[Written task] From the entries that follow, reproduce exactly and only the lines from the line with "### 🔐 Bezpieczeństwo backupów" to the line with "2. Biały ekran?", endpoints included.

(Records excerpted from a collection)
○ ○ ○

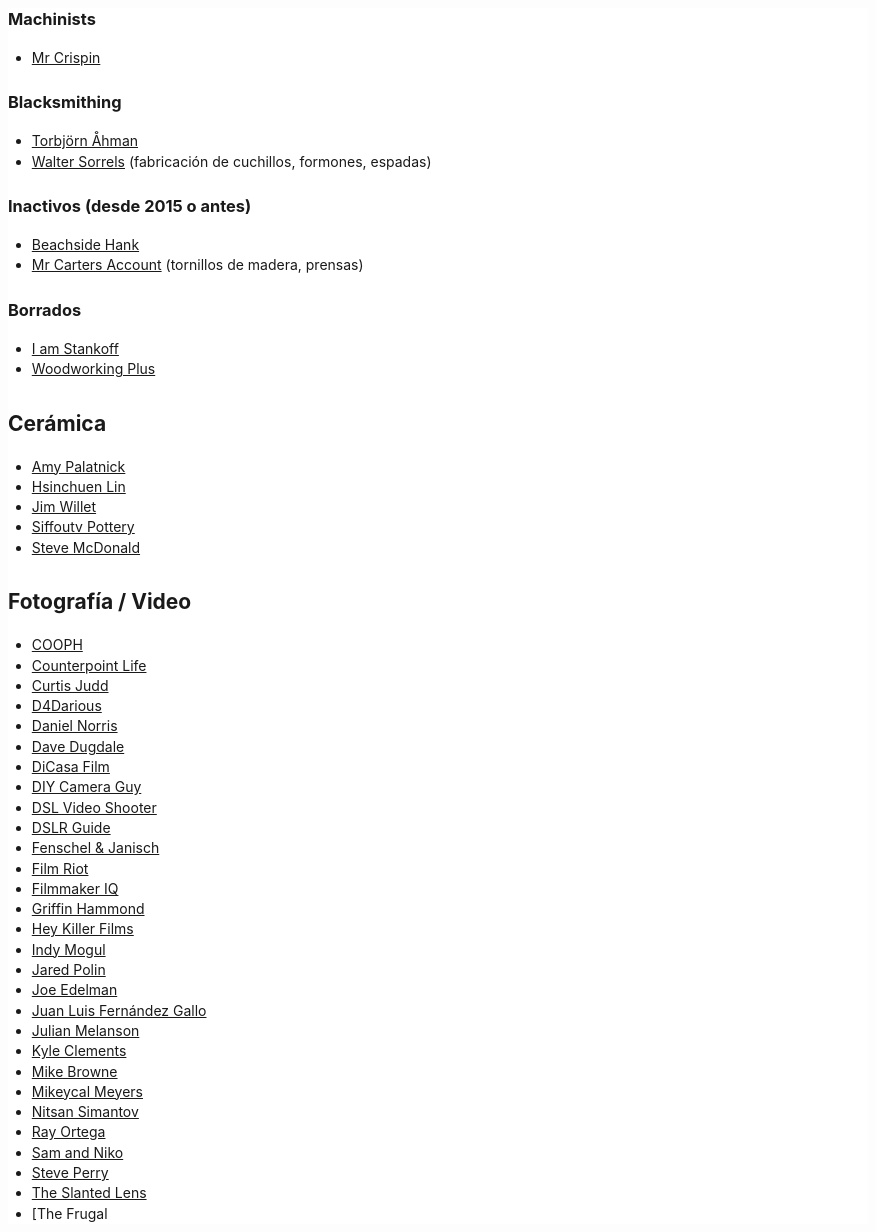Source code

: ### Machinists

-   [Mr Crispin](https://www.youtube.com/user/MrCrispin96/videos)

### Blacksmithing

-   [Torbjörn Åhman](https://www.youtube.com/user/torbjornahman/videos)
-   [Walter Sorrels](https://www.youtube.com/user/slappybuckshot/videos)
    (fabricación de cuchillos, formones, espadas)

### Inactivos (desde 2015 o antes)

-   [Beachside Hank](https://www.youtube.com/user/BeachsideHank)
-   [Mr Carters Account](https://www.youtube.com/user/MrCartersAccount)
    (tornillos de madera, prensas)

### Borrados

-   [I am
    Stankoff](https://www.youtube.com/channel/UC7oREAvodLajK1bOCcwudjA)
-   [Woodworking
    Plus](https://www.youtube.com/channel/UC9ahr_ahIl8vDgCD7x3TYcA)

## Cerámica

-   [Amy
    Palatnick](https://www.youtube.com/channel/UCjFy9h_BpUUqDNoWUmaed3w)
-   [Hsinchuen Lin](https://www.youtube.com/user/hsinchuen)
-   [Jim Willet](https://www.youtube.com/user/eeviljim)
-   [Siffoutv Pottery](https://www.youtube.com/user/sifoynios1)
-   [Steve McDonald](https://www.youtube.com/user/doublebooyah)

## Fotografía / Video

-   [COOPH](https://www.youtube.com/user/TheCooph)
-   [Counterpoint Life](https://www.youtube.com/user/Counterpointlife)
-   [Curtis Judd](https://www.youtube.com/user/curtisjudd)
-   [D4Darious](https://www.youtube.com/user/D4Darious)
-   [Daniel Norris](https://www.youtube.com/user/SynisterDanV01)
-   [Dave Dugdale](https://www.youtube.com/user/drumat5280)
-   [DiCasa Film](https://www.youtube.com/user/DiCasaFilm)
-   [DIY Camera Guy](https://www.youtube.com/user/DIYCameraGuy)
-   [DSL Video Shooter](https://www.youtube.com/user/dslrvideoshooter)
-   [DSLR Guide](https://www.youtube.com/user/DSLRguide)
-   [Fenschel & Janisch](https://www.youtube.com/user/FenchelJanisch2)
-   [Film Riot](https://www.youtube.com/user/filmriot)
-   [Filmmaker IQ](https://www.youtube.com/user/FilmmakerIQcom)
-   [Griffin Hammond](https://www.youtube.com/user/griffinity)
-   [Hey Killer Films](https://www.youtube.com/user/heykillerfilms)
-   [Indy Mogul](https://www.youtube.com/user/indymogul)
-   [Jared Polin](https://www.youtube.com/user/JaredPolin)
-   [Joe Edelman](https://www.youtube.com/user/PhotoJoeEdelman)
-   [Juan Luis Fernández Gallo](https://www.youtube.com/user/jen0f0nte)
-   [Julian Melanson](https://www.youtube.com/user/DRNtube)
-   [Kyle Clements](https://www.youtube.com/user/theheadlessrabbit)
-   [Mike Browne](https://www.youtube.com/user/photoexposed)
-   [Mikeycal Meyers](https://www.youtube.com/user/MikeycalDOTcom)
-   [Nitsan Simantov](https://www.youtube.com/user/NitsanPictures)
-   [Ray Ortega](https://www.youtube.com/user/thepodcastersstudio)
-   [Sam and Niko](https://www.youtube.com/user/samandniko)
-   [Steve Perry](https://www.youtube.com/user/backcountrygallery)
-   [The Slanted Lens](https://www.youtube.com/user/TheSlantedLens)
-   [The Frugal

○ ○ ○

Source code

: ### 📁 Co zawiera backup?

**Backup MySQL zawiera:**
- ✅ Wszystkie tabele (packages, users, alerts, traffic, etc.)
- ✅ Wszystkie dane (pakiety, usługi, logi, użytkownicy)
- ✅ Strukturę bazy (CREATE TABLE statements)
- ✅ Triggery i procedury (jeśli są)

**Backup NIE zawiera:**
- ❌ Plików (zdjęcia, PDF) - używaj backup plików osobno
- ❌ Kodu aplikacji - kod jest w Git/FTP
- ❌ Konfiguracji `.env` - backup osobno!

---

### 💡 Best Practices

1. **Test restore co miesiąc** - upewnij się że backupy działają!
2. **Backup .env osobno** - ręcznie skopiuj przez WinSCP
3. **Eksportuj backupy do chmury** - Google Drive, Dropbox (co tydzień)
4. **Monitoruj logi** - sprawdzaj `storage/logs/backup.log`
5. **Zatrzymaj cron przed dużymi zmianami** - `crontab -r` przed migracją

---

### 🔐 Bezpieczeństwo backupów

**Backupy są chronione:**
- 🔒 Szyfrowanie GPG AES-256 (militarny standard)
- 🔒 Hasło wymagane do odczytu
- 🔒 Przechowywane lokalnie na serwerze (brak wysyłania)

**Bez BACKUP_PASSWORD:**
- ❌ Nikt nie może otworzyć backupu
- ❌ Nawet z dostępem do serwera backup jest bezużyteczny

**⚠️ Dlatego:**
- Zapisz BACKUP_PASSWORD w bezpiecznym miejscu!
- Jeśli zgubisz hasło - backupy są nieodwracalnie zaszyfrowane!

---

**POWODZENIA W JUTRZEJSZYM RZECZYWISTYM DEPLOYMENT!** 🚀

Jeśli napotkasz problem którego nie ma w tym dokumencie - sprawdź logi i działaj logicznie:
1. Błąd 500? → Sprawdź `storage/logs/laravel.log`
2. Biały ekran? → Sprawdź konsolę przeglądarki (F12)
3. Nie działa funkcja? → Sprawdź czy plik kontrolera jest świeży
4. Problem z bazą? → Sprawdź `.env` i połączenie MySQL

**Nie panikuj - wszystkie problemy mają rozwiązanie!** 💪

○ ○ ○

[Answer to the exercise]
### 🔐 Bezpieczeństwo backupów

**Backupy są chronione:**
- 🔒 Szyfrowanie GPG AES-256 (militarny standard)
- 🔒 Hasło wymagane do odczytu
- 🔒 Przechowywane lokalnie na serwerze (brak wysyłania)

**Bez BACKUP_PASSWORD:**
- ❌ Nikt nie może otworzyć backupu
- ❌ Nawet z dostępem do serwera backup jest bezużyteczny

**⚠️ Dlatego:**
- Zapisz BACKUP_PASSWORD w bezpiecznym miejscu!
- Jeśli zgubisz hasło - backupy są nieodwracalnie zaszyfrowane!

---

**POWODZENIA W JUTRZEJSZYM RZECZYWISTYM DEPLOYMENT!** 🚀

Jeśli napotkasz problem którego nie ma w tym dokumencie - sprawdź logi i działaj logicznie:
1. Błąd 500? → Sprawdź `storage/logs/laravel.log`
2. Biały ekran? → Sprawdź konsolę przeglądarki (F12)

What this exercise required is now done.